Didn't Simon Reynolds describe this track as something like the mandible clicks of the insect world? Well, insects are small and that's what Soon Over Babaluma sounds like to me - small, bringing everything down to the ground if not burrowing directly into it. If 1970s Miles kicks up clouds of voodoo smoke, Can concentrate on the dirt underneath the Dark Magus' feet.

― Kevin John Bozelka, Wednesday, May 30, 2007 11:47 PM (2 years ago)

Johnny Fever, Friday, 8 January 2010 20:25 (fourteen years ago) link

Actually my fave Can, more than Tago Mago or Future Days (which were in the other one)

sonofstan, Friday, 8 January 2010 20:31 (fourteen years ago) link

What's Bridges?
the soul/funk album by gil scott-heron & brian jackson. i discovered it recently. it's phantastic.

alex in mainhattan, Friday, 8 January 2010 20:32 (fourteen years ago) link

I don't think The Royal Scam is a lock, but it beat Katy Lied in at least one Steely Dan albums poll (and was #2 on my ballot), so I wouldn't be shocked to see it in the top 20.

Big S.H.I.T. Poppin' (some dude), Friday, 8 January 2010 20:33 (fourteen years ago) link

21. Harmonia - Deluxe (1975) [155 points, 11 votes, 1 first place vote]

http://i49.tinypic.com/16isayt.jpg

I prefer "Deluxe" to the first album.
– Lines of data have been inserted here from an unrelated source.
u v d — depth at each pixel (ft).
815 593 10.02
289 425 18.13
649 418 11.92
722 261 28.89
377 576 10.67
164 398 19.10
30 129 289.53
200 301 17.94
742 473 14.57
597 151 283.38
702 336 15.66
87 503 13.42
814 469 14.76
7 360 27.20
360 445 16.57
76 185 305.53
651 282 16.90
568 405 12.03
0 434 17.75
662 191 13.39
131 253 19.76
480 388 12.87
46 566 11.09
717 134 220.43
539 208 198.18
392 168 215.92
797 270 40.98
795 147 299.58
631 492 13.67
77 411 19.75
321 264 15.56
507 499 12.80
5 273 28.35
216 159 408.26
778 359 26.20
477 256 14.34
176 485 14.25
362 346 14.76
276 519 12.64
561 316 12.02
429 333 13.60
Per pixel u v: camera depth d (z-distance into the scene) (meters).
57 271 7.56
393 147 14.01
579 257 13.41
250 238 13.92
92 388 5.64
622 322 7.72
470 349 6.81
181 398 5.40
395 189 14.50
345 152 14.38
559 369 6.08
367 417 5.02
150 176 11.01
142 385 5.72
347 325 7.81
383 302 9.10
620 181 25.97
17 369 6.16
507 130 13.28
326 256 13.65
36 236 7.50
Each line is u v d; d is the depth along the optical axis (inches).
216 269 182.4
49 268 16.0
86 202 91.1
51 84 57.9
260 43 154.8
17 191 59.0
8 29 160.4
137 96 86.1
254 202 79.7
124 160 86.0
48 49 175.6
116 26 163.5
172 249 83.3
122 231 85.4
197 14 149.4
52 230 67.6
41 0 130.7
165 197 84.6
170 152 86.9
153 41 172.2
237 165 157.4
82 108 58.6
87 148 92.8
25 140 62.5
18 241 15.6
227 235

The tracks seem less collaborative - the first three track are obviously the Michael Rother tracks and the final three are pure Cluster. However the title track is better than anything on Michael Rother's solo albums by a mile - and Brian Eno obviously thought so too or wouldn't have expended so much energy trying to recreate the feel of this track on "Julie With...". Talking of Eno ripoffs, the track "Monza" (which is the "Neu-like motorik stomp" on the album) basically is "Red Sails" from "Lodger" sans Bowie's vocals. "Monza" is also the best Neu! track not to be found on a Neu! album. And that's not all! "Notre Dame" and "Kekse" are better than most Cluster tracks - in Cluster's sweet and sunny mode not the sturm und drang stuff.

― Dadaismus (Dada), Thursday, January 6, 2005 9:25 AM (5 years ago)

De Luxe is pretty great. The first half is all chill and austere and then Neu! style it recapitulates those themes in the second half with chuggachugga motorik aggression.

― steve hise, Thursday, January 6, 2005 12:47 PM (5 years ago)

Just listening to Deluxe for the first time.

Jeeeeeeeesus.

― my opinionation (Hamildan), Wednesday, January 6, 2010 11:39 AM (2 days ago)

Johnny Fever, Friday, 8 January 2010 20:34 (fourteen years ago) link

wow the kraut contingent is out in full force on this poll

bread has no effect on you (ciderpress), Friday, 8 January 2010 20:36 (fourteen years ago) link

Well, for 3 out of the last 4 spots anyway.

Johnny Fever, Friday, 8 January 2010 20:37 (fourteen years ago) link

starting to worry my #1 won't make it at all...

hellzapoppa (tipsy mothra), Friday, 8 January 2010 20:39 (fourteen years ago) link

Suddenly there's a lot of krautrock in this list and Neu 75 is still to come surely? Deluxe is a stunning album really glad to see that so high.

I've never heard Soon Over Babluma, I didn't think there was that much love for it.

Kitchen Person, Friday, 8 January 2010 20:39 (fourteen years ago) link

i don't like neu 75 at all. it's very repetitive and annoying.

alex in mainhattan, Friday, 8 January 2010 20:44 (fourteen years ago) link

20. Dr. Buzzard's Original Savannah Band - Dr. Buzzard's Original Savannah Band (1976) [161 points, 10 votes]

http://i50.tinypic.com/o05mk2.jpg

Disco rarely got more musically or lyrically sophisticated than on this self-titled debut album. Long before he took up the role of Kid Creole with the Coconuts, wordsmith August Darnell cushioned small, perfect truths--singer Cory Daye promises to get her "equivalency diploma" in love in "I'll Play the Fool"--in knowingly retro sounds. Stylish, honest, and completely one of a kind.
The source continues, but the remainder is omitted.